Despite his nearly four decades in Parliament, David always remained a grassroots Tory to his fingertips
Just last month I was able to announce that pet abduction will become a criminal offence – something on which David had masterminded a typically energetic campaign. And how poignant that it is in these most tragic of circumstances that his long-standing crusade to get city status for Southend has borne fruit. David showed us how backbench MPs can get things done and move issues higher up the political agenda.
David also took a strong interest in his colleagues and used his experience to help us. I have very fond memories of the friendship and encouragement he has given to me since I entered Parliament. In those early days, David was an immense support in helping to navigate the workings of the House of Commons and parliamentary debates. Those little words of advice, anecdotes from his parliamentary career and pats on the back helped to calm nerves and give me confidence. He didn’t just do this to be polite; he did it because he was kind, caring and decent.
And in the chamber itself, his presence on the green benches always added both gravitas and humour to our proceedings. I recall the day of my maiden speech in July 2010: it was the summer adjournment debate and David was the first MP called to speak when he gave his usual masterclass in brilliantly bringing numerous issues to the House’s attention. It was a pleasure to witness a colleague talk with such pride and devotion to his constituents.

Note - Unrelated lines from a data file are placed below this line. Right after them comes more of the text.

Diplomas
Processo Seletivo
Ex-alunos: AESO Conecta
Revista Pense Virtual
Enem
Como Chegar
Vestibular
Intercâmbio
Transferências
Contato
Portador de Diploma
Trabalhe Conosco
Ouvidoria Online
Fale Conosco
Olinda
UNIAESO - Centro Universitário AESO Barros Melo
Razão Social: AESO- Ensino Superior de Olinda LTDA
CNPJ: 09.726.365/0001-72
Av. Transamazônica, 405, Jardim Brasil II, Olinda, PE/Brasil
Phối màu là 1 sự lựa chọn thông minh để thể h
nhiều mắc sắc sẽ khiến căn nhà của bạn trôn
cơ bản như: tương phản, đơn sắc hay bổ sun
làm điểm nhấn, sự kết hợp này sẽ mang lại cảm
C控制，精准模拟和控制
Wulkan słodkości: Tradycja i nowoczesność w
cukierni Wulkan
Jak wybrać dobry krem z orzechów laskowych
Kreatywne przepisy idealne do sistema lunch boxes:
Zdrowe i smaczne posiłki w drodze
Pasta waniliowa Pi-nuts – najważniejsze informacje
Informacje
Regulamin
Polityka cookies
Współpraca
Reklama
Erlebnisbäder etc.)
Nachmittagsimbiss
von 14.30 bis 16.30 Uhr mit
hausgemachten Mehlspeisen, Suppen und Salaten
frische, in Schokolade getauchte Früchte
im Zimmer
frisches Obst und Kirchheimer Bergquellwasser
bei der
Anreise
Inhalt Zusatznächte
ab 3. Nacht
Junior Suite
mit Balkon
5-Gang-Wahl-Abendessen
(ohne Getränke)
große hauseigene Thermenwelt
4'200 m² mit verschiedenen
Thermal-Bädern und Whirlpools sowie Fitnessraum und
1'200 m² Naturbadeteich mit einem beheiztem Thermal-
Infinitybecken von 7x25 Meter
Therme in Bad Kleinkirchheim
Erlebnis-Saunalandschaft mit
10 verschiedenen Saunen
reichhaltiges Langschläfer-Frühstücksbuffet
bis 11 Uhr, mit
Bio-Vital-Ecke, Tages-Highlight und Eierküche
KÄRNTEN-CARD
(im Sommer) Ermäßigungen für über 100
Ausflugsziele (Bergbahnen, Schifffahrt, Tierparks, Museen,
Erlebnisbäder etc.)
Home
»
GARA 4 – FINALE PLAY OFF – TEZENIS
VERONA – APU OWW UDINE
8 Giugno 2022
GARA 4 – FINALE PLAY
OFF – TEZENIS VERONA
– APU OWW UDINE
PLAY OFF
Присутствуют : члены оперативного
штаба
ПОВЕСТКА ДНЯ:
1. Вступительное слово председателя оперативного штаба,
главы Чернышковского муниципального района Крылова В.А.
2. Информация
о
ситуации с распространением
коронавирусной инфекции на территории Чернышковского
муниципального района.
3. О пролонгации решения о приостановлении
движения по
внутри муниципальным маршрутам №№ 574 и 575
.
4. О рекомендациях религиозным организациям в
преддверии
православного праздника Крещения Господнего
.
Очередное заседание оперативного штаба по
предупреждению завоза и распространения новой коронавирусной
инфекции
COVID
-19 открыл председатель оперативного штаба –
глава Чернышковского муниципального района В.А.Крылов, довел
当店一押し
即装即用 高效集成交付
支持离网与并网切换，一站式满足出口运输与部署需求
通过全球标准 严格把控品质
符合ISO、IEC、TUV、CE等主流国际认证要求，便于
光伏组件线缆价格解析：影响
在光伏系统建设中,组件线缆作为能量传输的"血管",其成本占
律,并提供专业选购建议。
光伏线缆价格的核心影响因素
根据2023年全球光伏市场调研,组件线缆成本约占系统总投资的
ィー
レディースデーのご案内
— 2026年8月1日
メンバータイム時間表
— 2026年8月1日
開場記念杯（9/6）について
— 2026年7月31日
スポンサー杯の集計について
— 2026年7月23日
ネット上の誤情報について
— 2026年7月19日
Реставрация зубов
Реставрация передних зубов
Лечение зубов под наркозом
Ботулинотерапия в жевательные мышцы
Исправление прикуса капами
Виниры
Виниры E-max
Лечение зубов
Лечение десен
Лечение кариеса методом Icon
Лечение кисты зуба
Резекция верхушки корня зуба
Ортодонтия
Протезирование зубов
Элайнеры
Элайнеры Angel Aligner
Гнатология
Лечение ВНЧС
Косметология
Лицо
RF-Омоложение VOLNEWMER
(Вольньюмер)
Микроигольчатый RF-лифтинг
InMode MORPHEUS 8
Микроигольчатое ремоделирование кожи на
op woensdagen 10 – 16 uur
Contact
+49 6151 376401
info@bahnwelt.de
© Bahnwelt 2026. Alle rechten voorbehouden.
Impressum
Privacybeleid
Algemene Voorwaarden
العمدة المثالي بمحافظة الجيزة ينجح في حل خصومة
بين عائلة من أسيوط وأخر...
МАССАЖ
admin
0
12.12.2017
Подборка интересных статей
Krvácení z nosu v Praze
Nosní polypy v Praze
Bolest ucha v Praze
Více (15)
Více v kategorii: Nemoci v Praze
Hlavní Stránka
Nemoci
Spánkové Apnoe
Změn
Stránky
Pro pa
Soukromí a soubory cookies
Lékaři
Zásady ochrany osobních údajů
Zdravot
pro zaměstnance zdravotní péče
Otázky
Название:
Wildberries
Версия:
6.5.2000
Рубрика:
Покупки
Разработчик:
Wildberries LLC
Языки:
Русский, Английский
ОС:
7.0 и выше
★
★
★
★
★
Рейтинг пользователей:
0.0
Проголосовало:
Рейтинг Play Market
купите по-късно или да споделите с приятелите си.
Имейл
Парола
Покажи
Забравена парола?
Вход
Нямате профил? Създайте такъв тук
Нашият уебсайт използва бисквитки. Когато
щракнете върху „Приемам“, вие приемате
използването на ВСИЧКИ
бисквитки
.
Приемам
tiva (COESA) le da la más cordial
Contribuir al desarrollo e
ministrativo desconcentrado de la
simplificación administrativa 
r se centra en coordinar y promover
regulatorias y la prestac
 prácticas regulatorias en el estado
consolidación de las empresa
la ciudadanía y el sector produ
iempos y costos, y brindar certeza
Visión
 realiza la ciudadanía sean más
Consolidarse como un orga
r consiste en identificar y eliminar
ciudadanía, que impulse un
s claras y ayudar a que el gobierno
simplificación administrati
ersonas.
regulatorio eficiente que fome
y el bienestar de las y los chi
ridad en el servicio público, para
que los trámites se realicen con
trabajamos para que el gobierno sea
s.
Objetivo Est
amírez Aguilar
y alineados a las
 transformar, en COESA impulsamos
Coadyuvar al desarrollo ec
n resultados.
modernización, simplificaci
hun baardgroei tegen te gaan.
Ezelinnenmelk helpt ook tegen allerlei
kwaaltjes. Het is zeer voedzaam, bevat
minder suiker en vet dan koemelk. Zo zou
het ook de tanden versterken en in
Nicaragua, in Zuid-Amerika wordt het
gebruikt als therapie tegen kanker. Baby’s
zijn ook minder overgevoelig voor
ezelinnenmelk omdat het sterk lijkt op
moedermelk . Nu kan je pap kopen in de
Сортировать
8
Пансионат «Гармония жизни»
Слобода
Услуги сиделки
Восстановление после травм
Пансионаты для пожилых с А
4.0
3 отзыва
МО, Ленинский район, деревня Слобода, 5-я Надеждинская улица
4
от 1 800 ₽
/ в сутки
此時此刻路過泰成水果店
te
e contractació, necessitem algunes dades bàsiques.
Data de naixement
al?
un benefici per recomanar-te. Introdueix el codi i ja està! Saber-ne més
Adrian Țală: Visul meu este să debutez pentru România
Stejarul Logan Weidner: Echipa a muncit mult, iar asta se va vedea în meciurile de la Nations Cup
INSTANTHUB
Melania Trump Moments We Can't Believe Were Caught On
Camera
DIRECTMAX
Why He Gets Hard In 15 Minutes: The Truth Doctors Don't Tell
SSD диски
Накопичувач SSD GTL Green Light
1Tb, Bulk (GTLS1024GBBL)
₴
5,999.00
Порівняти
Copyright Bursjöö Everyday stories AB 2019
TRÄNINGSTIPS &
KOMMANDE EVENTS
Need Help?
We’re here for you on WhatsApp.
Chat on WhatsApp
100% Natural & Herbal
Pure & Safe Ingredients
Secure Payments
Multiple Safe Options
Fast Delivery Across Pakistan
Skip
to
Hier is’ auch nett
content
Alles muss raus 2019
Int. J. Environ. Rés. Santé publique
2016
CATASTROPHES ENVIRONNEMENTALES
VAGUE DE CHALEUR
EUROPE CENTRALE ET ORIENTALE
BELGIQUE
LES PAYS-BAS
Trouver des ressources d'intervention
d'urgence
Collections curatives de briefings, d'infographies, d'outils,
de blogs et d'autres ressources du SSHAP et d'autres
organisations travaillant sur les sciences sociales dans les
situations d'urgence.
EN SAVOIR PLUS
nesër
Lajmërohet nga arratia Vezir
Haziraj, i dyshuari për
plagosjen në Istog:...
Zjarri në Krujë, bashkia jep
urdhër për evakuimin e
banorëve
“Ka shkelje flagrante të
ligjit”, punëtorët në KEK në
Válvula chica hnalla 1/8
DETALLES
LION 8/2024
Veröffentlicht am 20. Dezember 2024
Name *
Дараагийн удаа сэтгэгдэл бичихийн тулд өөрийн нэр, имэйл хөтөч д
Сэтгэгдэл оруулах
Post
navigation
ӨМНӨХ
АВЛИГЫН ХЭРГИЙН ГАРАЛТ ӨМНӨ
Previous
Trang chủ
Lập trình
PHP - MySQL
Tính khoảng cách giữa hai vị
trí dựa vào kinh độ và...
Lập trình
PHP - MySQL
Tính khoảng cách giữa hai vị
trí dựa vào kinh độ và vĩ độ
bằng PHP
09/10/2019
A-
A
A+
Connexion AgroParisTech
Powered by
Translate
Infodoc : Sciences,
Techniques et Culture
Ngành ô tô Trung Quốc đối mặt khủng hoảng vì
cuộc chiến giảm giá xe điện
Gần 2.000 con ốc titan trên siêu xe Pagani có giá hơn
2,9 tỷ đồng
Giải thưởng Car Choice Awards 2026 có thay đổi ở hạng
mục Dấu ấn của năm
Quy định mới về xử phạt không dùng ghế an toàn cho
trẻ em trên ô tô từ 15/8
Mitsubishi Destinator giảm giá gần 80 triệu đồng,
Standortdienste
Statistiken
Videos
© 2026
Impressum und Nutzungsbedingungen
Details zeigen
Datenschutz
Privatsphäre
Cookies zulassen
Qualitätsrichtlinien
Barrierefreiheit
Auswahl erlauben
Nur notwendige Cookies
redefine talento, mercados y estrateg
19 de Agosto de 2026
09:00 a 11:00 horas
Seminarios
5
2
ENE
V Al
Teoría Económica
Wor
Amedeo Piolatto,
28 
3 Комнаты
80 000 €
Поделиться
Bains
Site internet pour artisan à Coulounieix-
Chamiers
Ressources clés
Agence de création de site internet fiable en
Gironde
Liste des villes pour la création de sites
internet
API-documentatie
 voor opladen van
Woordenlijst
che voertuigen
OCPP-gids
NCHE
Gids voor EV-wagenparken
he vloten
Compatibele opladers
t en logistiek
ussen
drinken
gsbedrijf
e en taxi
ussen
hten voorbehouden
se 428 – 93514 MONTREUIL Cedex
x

When I visited Southend on Saturday, the warmth, admiration, respect and appreciation for David from those he represented was palpable - a community in mourning, robbed of its parliamentary champion in such a senseless attack.
He was taken from us and his beloved family while doing the job he loved, diligently carrying out the duties of a constituency MP.
As David recounted himself in an interview earlier this year: “My pride and joy is when you can help and make a real different for someone’s life. You don’t get any publicity for it, but you can. There are so many things that you can do that can transform people’s lives.”
And that’s exactly what David did.
Our Parliament is a poorer and sadder place without him, and my thoughts and prayers are with Julia and his children.
Priti Patel is the Conservative MP for Witham and the Home Secretary.